WHAT YOU WILL DO
Pick out each line in the records below that contains the string "stdout", and copy those lines.

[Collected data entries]
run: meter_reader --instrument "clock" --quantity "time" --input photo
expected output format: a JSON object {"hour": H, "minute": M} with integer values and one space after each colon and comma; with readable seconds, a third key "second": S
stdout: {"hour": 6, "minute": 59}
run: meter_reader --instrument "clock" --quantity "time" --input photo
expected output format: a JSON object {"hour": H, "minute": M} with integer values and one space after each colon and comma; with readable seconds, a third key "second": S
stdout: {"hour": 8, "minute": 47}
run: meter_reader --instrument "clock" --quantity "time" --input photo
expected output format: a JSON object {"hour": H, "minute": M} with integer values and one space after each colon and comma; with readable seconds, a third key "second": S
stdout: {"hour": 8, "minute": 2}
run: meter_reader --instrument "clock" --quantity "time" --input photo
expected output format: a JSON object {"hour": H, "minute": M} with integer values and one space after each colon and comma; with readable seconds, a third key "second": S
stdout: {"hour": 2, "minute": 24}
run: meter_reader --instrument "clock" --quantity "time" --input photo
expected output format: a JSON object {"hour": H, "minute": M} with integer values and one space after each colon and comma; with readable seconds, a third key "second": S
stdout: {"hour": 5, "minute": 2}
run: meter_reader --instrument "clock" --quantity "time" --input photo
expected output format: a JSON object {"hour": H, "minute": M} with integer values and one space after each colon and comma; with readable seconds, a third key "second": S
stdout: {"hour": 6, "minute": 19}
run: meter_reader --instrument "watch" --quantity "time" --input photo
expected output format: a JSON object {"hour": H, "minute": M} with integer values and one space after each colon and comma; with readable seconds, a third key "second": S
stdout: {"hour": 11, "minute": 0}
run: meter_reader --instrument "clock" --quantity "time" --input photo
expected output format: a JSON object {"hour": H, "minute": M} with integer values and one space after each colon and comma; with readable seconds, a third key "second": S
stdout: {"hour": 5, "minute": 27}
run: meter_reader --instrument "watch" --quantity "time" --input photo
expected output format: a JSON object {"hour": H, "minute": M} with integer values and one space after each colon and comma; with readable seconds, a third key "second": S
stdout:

FINAL RESULT
stdout: {"hour": 6, "minute": 59}
stdout: {"hour": 8, "minute": 47}
stdout: {"hour": 8, "minute": 2}
stdout: {"hour": 2, "minute": 24}
stdout: {"hour": 5, "minute": 2}
stdout: {"hour": 6, "minute": 19}
stdout: {"hour": 11, "minute": 0}
stdout: {"hour": 5, "minute": 27}
stdout:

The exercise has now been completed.